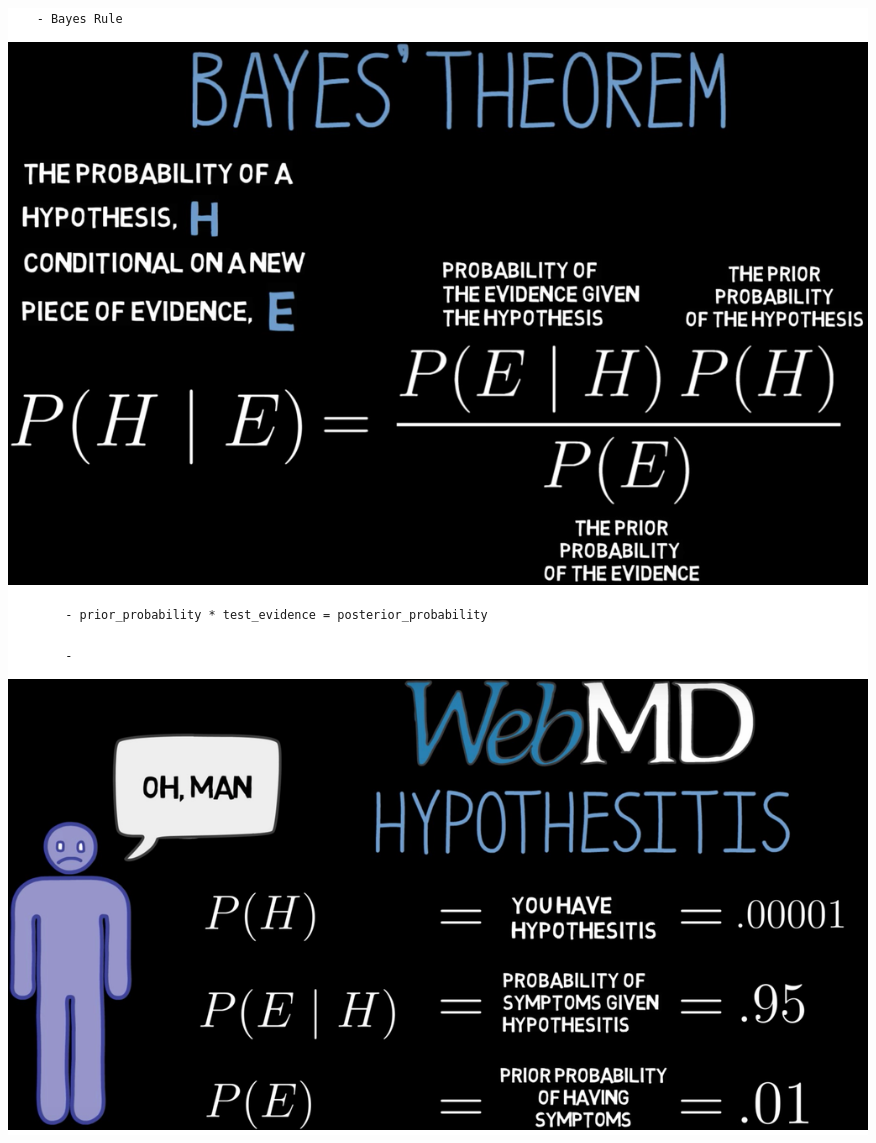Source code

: 		- Bayes Rule
![](assets/5F994228-177A-46C2-B7DE-E44456B5321B.png)

			- prior_probability * test_evidence = posterior_probability

			- 
![](assets/63078837-F74C-4AB8-8CD9-926E1F4CE2D3.png)
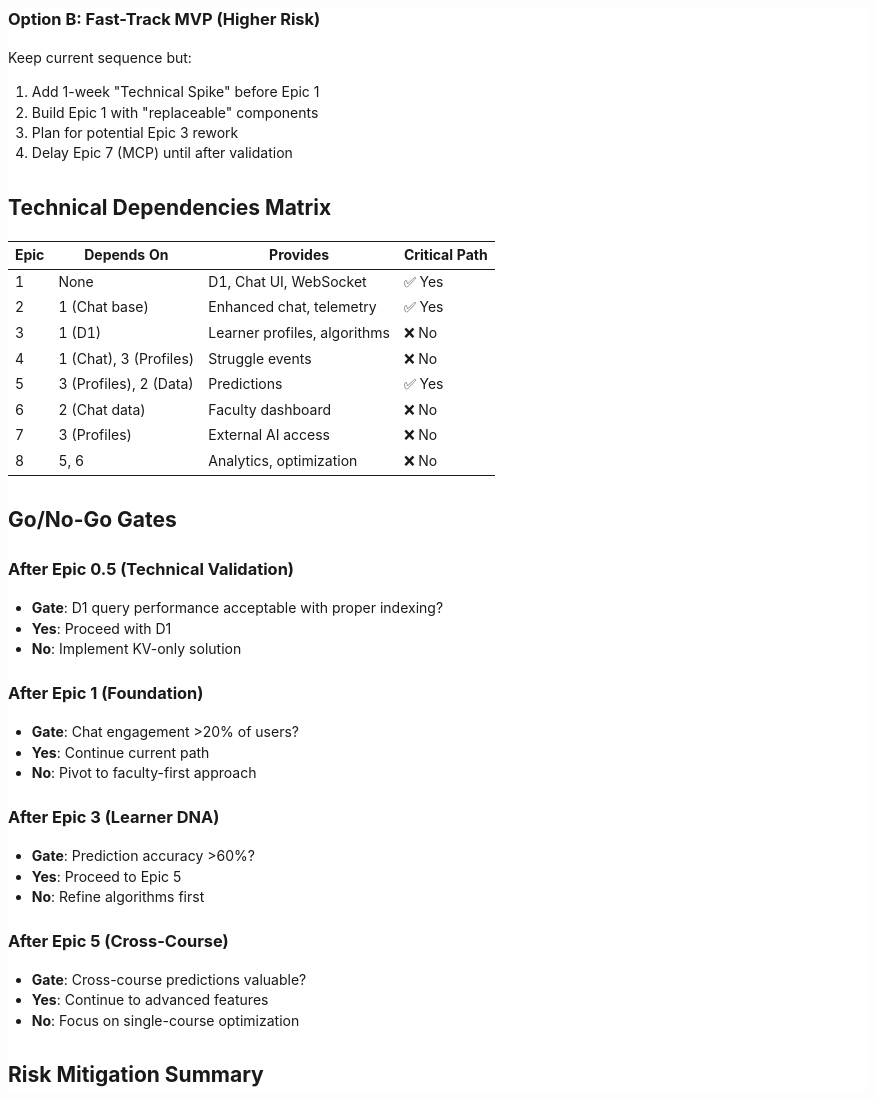 ### Option B: Fast-Track MVP (Higher Risk)
Keep current sequence but:
1. Add 1-week "Technical Spike" before Epic 1
2. Build Epic 1 with "replaceable" components
3. Plan for potential Epic 3 rework
4. Delay Epic 7 (MCP) until after validation

## Technical Dependencies Matrix

| Epic | Depends On | Provides | Critical Path |
|------|------------|----------|---------------|
| 1 | None | D1, Chat UI, WebSocket | ✅ Yes |
| 2 | 1 (Chat base) | Enhanced chat, telemetry | ✅ Yes |
| 3 | 1 (D1) | Learner profiles, algorithms | ❌ No |
| 4 | 1 (Chat), 3 (Profiles) | Struggle events | ❌ No |
| 5 | 3 (Profiles), 2 (Data) | Predictions | ✅ Yes |
| 6 | 2 (Chat data) | Faculty dashboard | ❌ No |
| 7 | 3 (Profiles) | External AI access | ❌ No |
| 8 | 5, 6 | Analytics, optimization | ❌ No |

## Go/No-Go Gates

### After Epic 0.5 (Technical Validation)
- **Gate**: D1 query performance acceptable with proper indexing?
- **Yes**: Proceed with D1
- **No**: Implement KV-only solution

### After Epic 1 (Foundation)
- **Gate**: Chat engagement >20% of users?
- **Yes**: Continue current path
- **No**: Pivot to faculty-first approach

### After Epic 3 (Learner DNA)
- **Gate**: Prediction accuracy >60%?
- **Yes**: Proceed to Epic 5
- **No**: Refine algorithms first

### After Epic 5 (Cross-Course)
- **Gate**: Cross-course predictions valuable?
- **Yes**: Continue to advanced features
- **No**: Focus on single-course optimization

## Risk Mitigation Summary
^^^^^^^^^^^^^^^^
EXERCISE DESCRIPTION — Please retype the data exactly. The pictures do not go in.

TASK RESPONSE —
Source code

: 		- Bayes Rule
![](assets/5F994228-177A-46C2-B7DE-E44456B5321B.png)

			- prior_probability * test_evidence = posterior_probability

			- 
![](assets/63078837-F74C-4AB8-8CD9-926E1F4CE2D3.png)
 ### Option B: Fast-Track MVP (Higher Risk)
Keep current sequence but:
1. Add 1-week "Technical Spike" before Epic 1
2. Build Epic 1 with "replaceable" components
3. Plan for potential Epic 3 rework
4. Delay Epic 7 (MCP) until after validation

## Technical Dependencies Matrix

| Epic | Depends On | Provides | Critical Path |
|------|------------|----------|---------------|
| 1 | None | D1, Chat UI, WebSocket | ✅ Yes |
| 2 | 1 (Chat base) | Enhanced chat, telemetry | ✅ Yes |
| 3 | 1 (D1) | Learner profiles, algorithms | ❌ No |
| 4 | 1 (Chat), 3 (Profiles) | Struggle events | ❌ No |
| 5 | 3 (Profiles), 2 (Data) | Predictions | ✅ Yes |
| 6 | 2 (Chat data) | Faculty dashboard | ❌ No |
| 7 | 3 (Profiles) | External AI access | ❌ No |
| 8 | 5, 6 | Analytics, optimization | ❌ No |

## Go/No-Go Gates

### After Epic 0.5 (Technical Validation)
- **Gate**: D1 query performance acceptable with proper indexing?
- **Yes**: Proceed with D1
- **No**: Implement KV-only solution

### After Epic 1 (Foundation)
- **Gate**: Chat engagement >20% of users?
- **Yes**: Continue current path
- **No**: Pivot to faculty-first approach

### After Epic 3 (Learner DNA)
- **Gate**: Prediction accuracy >60%?
- **Yes**: Proceed to Epic 5
- **No**: Refine algorithms first

### After Epic 5 (Cross-Course)
- **Gate**: Cross-course predictions valuable?
- **Yes**: Continue to advanced features
- **No**: Focus on single-course optimization

## Risk Mitigation Summary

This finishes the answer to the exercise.